Vender hoy para no perderlo todo: La dramática decisión de los ganaderos de Azuero ante una sequía implacable
Tony Cigarruista, un pequeño productor de Parita decidió quedarse únicamente con tres animales, una cantidad que considera que puede alimentar.
Los ganaderos aclaran que no venden porque quieran abandonar la actividad ganadera, sino porque buscan proteger lo poco que aún pueden sostener en sus fincas. Foto. Thays Domínguez
Cada res que sale del corral representa años de esfuerzo, inversión y dedicación; sin embargo, el temor a que una prolongada sequía deje sin agua y sin pasto a los animales está obligando a muchos ganaderos de Azuero a tomar una de las decisiones más difíciles: vender parte de su hato antes de que sea demasiado tarde.
Desde tempranas horas, productores de Parita, Pesé, Las Tablas, Macaracas y otros distritos de la región llegan a las subastas ganaderas con la esperanza de encontrar un comprador que les permita evitar pérdidas mayores.

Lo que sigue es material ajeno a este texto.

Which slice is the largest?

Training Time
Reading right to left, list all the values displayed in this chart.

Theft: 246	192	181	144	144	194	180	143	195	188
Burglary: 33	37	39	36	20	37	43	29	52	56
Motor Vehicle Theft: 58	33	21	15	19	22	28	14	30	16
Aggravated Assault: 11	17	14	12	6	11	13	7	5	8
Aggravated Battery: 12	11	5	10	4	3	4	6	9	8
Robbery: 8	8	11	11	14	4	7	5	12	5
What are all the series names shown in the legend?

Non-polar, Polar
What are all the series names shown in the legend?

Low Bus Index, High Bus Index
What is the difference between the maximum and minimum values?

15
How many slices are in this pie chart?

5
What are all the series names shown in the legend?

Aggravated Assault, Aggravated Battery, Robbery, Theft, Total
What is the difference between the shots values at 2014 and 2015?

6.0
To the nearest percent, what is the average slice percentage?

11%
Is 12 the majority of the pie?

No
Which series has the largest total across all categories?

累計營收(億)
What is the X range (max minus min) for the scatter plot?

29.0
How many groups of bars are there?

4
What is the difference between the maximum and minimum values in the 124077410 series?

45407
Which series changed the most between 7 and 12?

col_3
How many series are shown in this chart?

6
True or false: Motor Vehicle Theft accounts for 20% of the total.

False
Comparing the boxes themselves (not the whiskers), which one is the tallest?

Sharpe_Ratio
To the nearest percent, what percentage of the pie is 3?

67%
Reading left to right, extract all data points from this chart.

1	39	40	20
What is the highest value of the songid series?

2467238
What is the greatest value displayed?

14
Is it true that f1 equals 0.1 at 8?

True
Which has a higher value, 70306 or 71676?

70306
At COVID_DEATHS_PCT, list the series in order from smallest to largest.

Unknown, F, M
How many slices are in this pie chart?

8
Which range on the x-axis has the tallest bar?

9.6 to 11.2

Los ganaderos aclaran que no venden porque quieran abandonar la actividad ganadera, sino porque buscan proteger lo poco que aún pueden sostener en sus fincas.
"Tenemos que prepararnos para lo que venga", comenta Tony Cigarruista, un pequeño productor de Parita decidió quedarse únicamente con tres animales, una cantidad que considera que puede alimentar con el terreno que tiene disponible.
Para él, mantener más reses en medio de la actual incertidumbre climática sería poner en riesgo todo su patrimonio familiar.
El impacto del fuerte verano en los potreros
La preocupación también la comparte Leonardo Ojo Cruz, productor de Sabana Grande de Pesé, quien asegura que el fuerte verano, las intensas brisas y el rápido secado de los potreros hacen que cada vez sea más difícil alimentar al ganado.
"Hay que vender para que no se muera en el potrero", afirma Ojo Cruz con la experiencia de quien ya ha lidiado con otras intensas sequías en la región.
Aunque las subastas ganaderas ofrecen actualmente una oportunidad para obtener un precio justo por los animales, detrás de cada venta existe una historia de sacrificio y la persistente esperanza de que las lluvias regresen antes de que la situación empeore drásticamente.
A esta profunda preocupación sectorial se suma que el mes de julio ha transcurrido prácticamente sin lluvias en gran parte de la península de Azuero. Esta anomalía climática agrava aún más el panorama socioeconómico al acelerar el deterioro de los suelos, secar las fuentes hídricas y reducir al mínimo la disponibilidad de agua y alimento para el ganado.